No seu número especial de Natal e de Fim-de-Ano, a revista Inrockuptibles pediu a alguns dos eleitos pela redacção nas diferentes áreas para escreverem sobre o 2007 deles que chegava ao fim. Éric Reinhardt, autor do romance
Cendrillon, falou sobre a promessa celebrada com a mulher, a quem fora diagnosticado cancro da mama, e que passava por ela vencer a doença e ele obrigar-se nesse período a concluir o romance. O testemunho de Reinhardt é de tal modo íntimo, não escondendo o que de mais profundo pode um casal partilhar perante um problema desta natureza, que o mesmo se pergunta a certa altura do texto, "Pourquoi je raconte ça, ces choses si personelles, par exhibitionisme?". E depois, com desarmantes honestidade e modéstia, dá a resposta óbvia. Porque de entre os leitores da Inrockuptibles talvez existisse alguém que estivesse a passar por um drama semelhante e ele pretendia deixar uma palavra de encorajamento. Pretendeu mais ainda e é nesse momento que o texto de Éric Reinhardt se transcende: começando por referir que olhando retrospectivamente para o período em que esteve doente, a mulher do escritor francês disse sentir uma espécie de nostalgia. Reinhardt não esconde que o termo pode parecer inapropriado, chocante até. Ele que sempre ouvira dizer que casais que fossem colocados face a uma situação idêntica tenderiam a afastar-se, que a mulher perderia a sua dignidade, que o desejo desapareceria, que os amigos afastar-se-iam, que os filhos ficariam traumatisados, que o quotidiano se transformaria numa experiência desoladora. Que a doença, mesmo se vencida, destruiria tudo à sua passagem. O que Reinhardt nos diz hoje, nesse texto da Inrocks, é que nos devemos comportar sempre de forma a nos tornarmos nostálgicos. Que devemos procurar, custe o que custar, a beleza das coisas. A beleza do presente, de estar junto, de lutar em conjunto, de amar o outro sendo correspondido. Amor, na definição de Éric Reinhardt, (e aqui de novo não traduzo) "...

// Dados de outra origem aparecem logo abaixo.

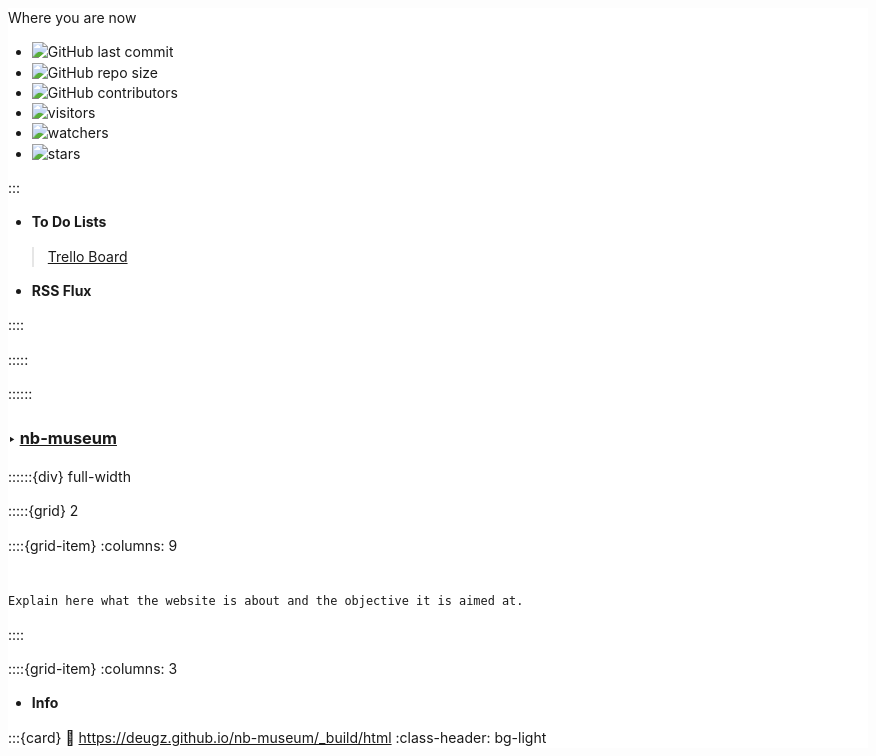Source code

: Where you are now

- ![GitHub last commit](https://img.shields.io/github/last-commit/Deugz/nb-master?color=green&style=plastic) 
- ![GitHub repo size](https://img.shields.io/github/repo-size/Deugz/nb-master?color=yellow&style=plastic) 
- ![GitHub contributors](https://img.shields.io/github/contributors/Deugz/nb-master?color=red&style=plastic) 
- ![visitors](https://page-views.glitch.me/badge?page_id=https://deugz.github.io/nb-master/_build/html/intro.html) 
- ![watchers](https://img.shields.io/github/watchers/Deugz/nb-master?style=social) 
- ![stars](https://img.shields.io/github/stars/Deugz/nb-master?style=social)

:::

- **To Do Lists**

<blockquote class="trello-board-compact">
  <a href="https://trello.com/b/6fSWY6uW/nb-master">Trello Board</a>
</blockquote>


- **RSS Flux**



::::


:::::

::::::


### <strong> &#x2023; <u> nb-museum </u></strong>

::::::{div} full-width

:::::{grid} 2

::::{grid-item}
:columns: 9

```{epigraph}

Explain here what the website is about and the objective it is aimed at.

```


::::

::::{grid-item}
:columns: 3

- **Info**

:::{card}
:link: https://deugz.github.io/nb-museum/_build/html
:class-header: bg-light
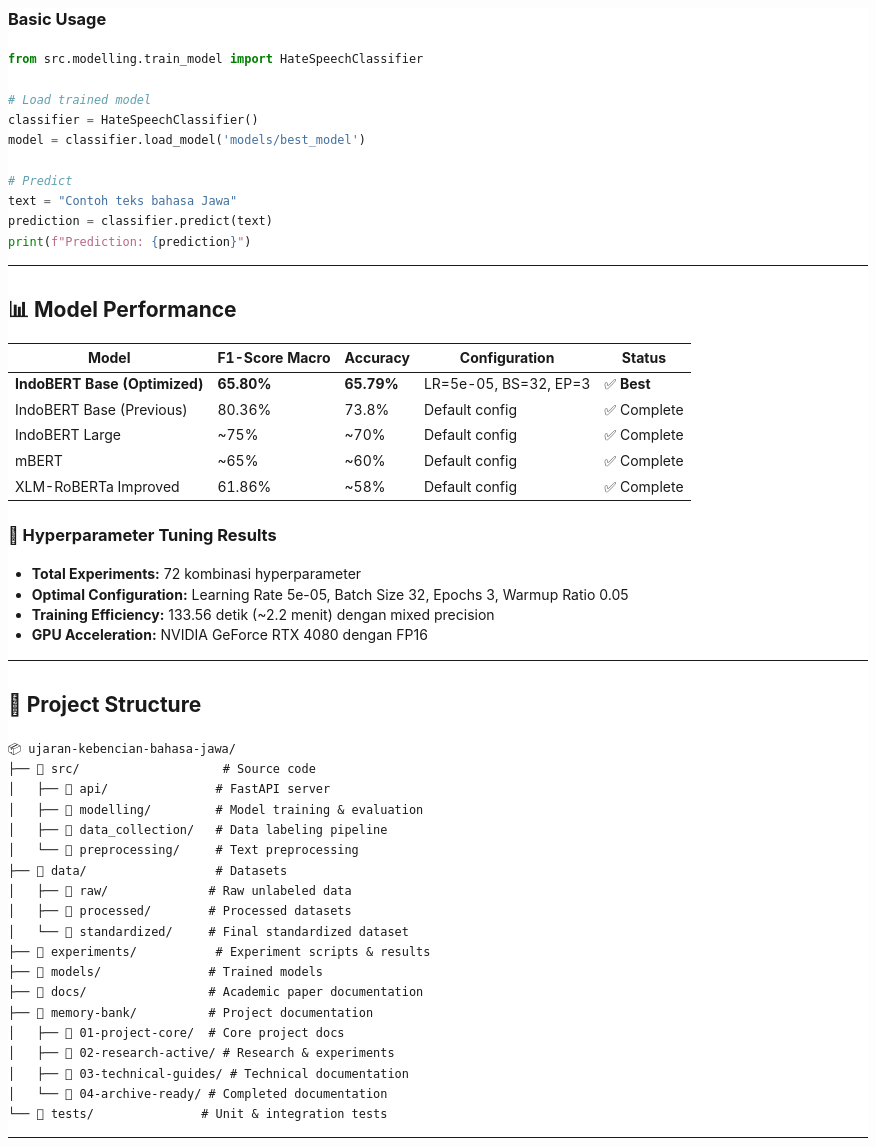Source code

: ### Basic Usage
```python
from src.modelling.train_model import HateSpeechClassifier

# Load trained model
classifier = HateSpeechClassifier()
model = classifier.load_model('models/best_model')

# Predict
text = "Contoh teks bahasa Jawa"
prediction = classifier.predict(text)
print(f"Prediction: {prediction}")
```

---

## 📊 Model Performance

| Model | F1-Score Macro | Accuracy | Configuration | Status |
|-------|----------------|----------|---------------|--------|
| **IndoBERT Base (Optimized)** | **65.80%** | **65.79%** | LR=5e-05, BS=32, EP=3 | ✅ **Best** |
| IndoBERT Base (Previous) | 80.36% | 73.8% | Default config | ✅ Complete |
| IndoBERT Large | ~75% | ~70% | Default config | ✅ Complete |
| mBERT | ~65% | ~60% | Default config | ✅ Complete |
| XLM-RoBERTa Improved | 61.86% | ~58% | Default config | ✅ Complete |

### 🔬 Hyperparameter Tuning Results
- **Total Experiments:** 72 kombinasi hyperparameter
- **Optimal Configuration:** Learning Rate 5e-05, Batch Size 32, Epochs 3, Warmup Ratio 0.05
- **Training Efficiency:** 133.56 detik (~2.2 menit) dengan mixed precision
- **GPU Acceleration:** NVIDIA GeForce RTX 4080 dengan FP16

---

## 📁 Project Structure

```
📦 ujaran-kebencian-bahasa-jawa/
├── 📁 src/                    # Source code
│   ├── 📁 api/               # FastAPI server
│   ├── 📁 modelling/         # Model training & evaluation
│   ├── 📁 data_collection/   # Data labeling pipeline
│   └── 📁 preprocessing/     # Text preprocessing
├── 📁 data/                  # Datasets
│   ├── 📁 raw/              # Raw unlabeled data
│   ├── 📁 processed/        # Processed datasets
│   └── 📁 standardized/     # Final standardized dataset
├── 📁 experiments/           # Experiment scripts & results
├── 📁 models/               # Trained models
├── 📁 docs/                 # Academic paper documentation
├── 📁 memory-bank/          # Project documentation
│   ├── 📁 01-project-core/  # Core project docs
│   ├── 📁 02-research-active/ # Research & experiments
│   ├── 📁 03-technical-guides/ # Technical documentation
│   └── 📁 04-archive-ready/ # Completed documentation
└── 📁 tests/               # Unit & integration tests
```

---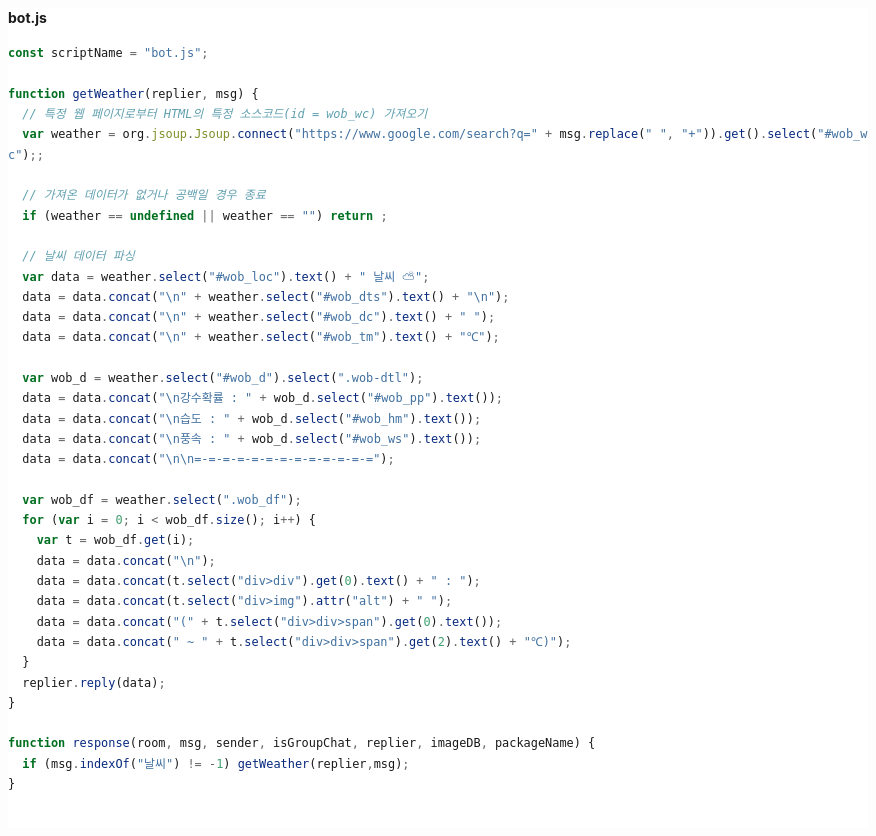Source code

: 
**bot.js**
```javascript
const scriptName = "bot.js";

function getWeather(replier, msg) {
  // 특정 웹 페이지로부터 HTML의 특정 소스코드(id = wob_wc) 가져오기
  var weather = org.jsoup.Jsoup.connect("https://www.google.com/search?q=" + msg.replace(" ", "+")).get().select("#wob_wc");;

  // 가져온 데이터가 없거나 공백일 경우 종료
  if (weather == undefined || weather == "") return ;

  // 날씨 데이터 파싱 
  var data = weather.select("#wob_loc").text() + " 날씨 ⛅";
  data = data.concat("\n" + weather.select("#wob_dts").text() + "\n");
  data = data.concat("\n" + weather.select("#wob_dc").text() + " ");
  data = data.concat("\n" + weather.select("#wob_tm").text() + "℃");

  var wob_d = weather.select("#wob_d").select(".wob-dtl");
  data = data.concat("\n강수확률 : " + wob_d.select("#wob_pp").text());
  data = data.concat("\n습도 : " + wob_d.select("#wob_hm").text());
  data = data.concat("\n풍속 : " + wob_d.select("#wob_ws").text());
  data = data.concat("\n\n=-=-=-=-=-=-=-=-=-=-=-=-=");

  var wob_df = weather.select(".wob_df");
  for (var i = 0; i < wob_df.size(); i++) {
    var t = wob_df.get(i);
    data = data.concat("\n");
    data = data.concat(t.select("div>div").get(0).text() + " : ");
    data = data.concat(t.select("div>img").attr("alt") + " ");
    data = data.concat("(" + t.select("div>div>span").get(0).text());
    data = data.concat(" ~ " + t.select("div>div>span").get(2).text() + "℃)");
  }
  replier.reply(data);
}

function response(room, msg, sender, isGroupChat, replier, imageDB, packageName) {  
  if (msg.indexOf("날씨") != -1) getWeather(replier,msg);
}
```

<br />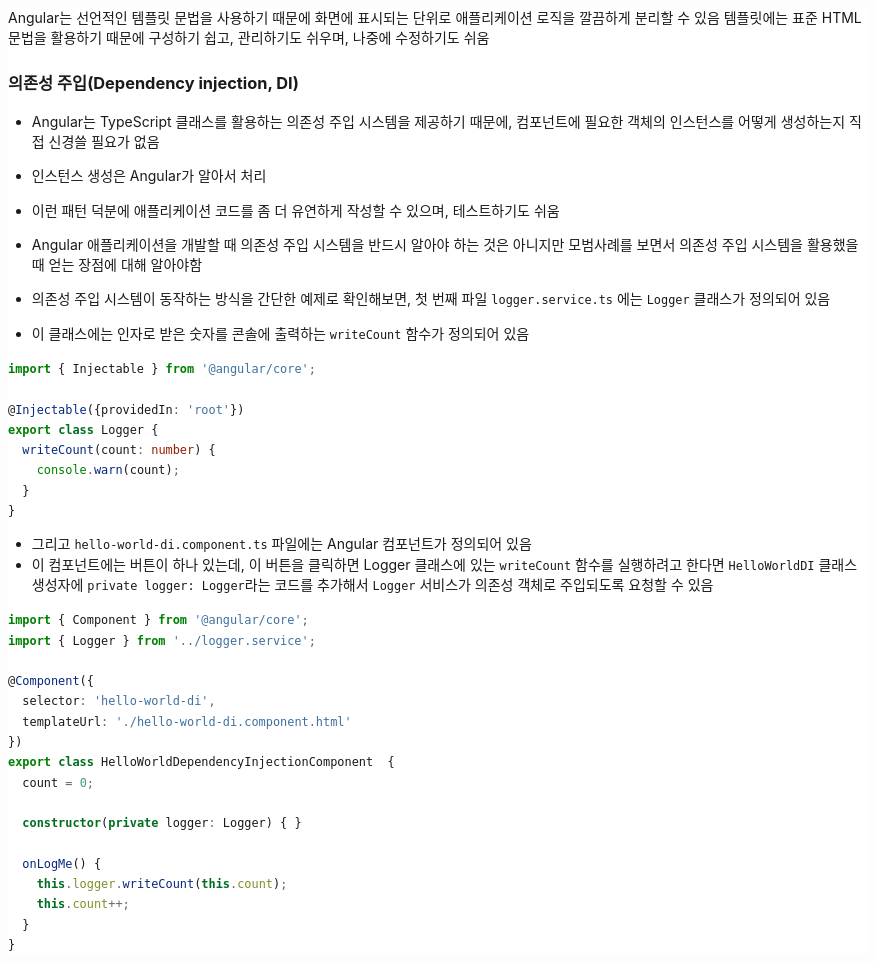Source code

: Angular는 선언적인 템플릿 문법을 사용하기 때문에 화면에 표시되는 단위로 애플리케이션 로직을 깔끔하게 분리할 수 있음
템플릿에는 표준 HTML 문법을 활용하기 때문에 구성하기 쉽고, 관리하기도 쉬우며, 나중에 수정하기도 쉬움


### 의존성 주입(Dependency injection, DI)

- Angular는 TypeScript 클래스를 활용하는 의존성 주입 시스템을 제공하기 때문에, 컴포넌트에 필요한 객체의 인스턴스를 어떻게 생성하는지 직접 신경쓸 필요가 없음
- 인스턴스 생성은 Angular가 알아서 처리
- 이런 패턴 덕분에 애플리케이션 코드를 좀 더 유연하게 작성할 수 있으며, 테스트하기도 쉬움 
- Angular 애플리케이션을 개발할 때 의존성 주입 시스템을 반드시 알아야 하는 것은 아니지만 모범사례를 보면서 의존성 주입 시스템을 활용했을 때 얻는 장점에 대해 알아야함


- 의존성 주입 시스템이 동작하는 방식을 간단한 예제로 확인해보면, 첫 번째 파일 `logger.service.ts` 에는 `Logger` 클래스가 정의되어 있음
- 이 클래스에는 인자로 받은 숫자를 콘솔에 출력하는 `writeCount` 함수가 정의되어 있음

```ts
import { Injectable } from '@angular/core';

@Injectable({providedIn: 'root'})
export class Logger {
  writeCount(count: number) {
    console.warn(count);
  }
}
```


- 그리고 `hello-world-di.component.ts` 파일에는 Angular 컴포넌트가 정의되어 있음
- 이 컴포넌트에는 버튼이 하나 있는데, 이 버튼을 클릭하면 Logger 클래스에 있는 `writeCount` 함수를 실행하려고 한다면 `HelloWorldDI` 클래스 생성자에 `private logger: Logger`라는 코드를 추가해서 `Logger` 서비스가 의존성 객체로 주입되도록 요청할 수 있음

```ts
import { Component } from '@angular/core';
import { Logger } from '../logger.service';

@Component({
  selector: 'hello-world-di',
  templateUrl: './hello-world-di.component.html'
})
export class HelloWorldDependencyInjectionComponent  {
  count = 0;

  constructor(private logger: Logger) { }

  onLogMe() {
    this.logger.writeCount(this.count);
    this.count++;
  }
}
```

et une proximité urgente, entiére, incandescente, qui donne un prix inestimable à chaque instant." Quantos de nós estão à altura de amar assim? Não olhem para mim que humildemente, e com as mãos tapando o rosto, acabo de abandonar a cena.
Não sem antes deixar...
Nota 1: a imagem diz respeito ao filme Brigadoon, de Vincente Minnelli, a mesma que usam na Inrocks pois trata-se do filme fetiche de Éric Reinhardt referido frequentemente no seu livro.Nota 2: O disco Boxer, dos The National, não consta do top 50 dos redactores da Inrocks. ESCÂNDALO que não é sequer atenuado pelo facto dos leitores da revista não terem eles também incorrido em tão imperdoável falta de atenção.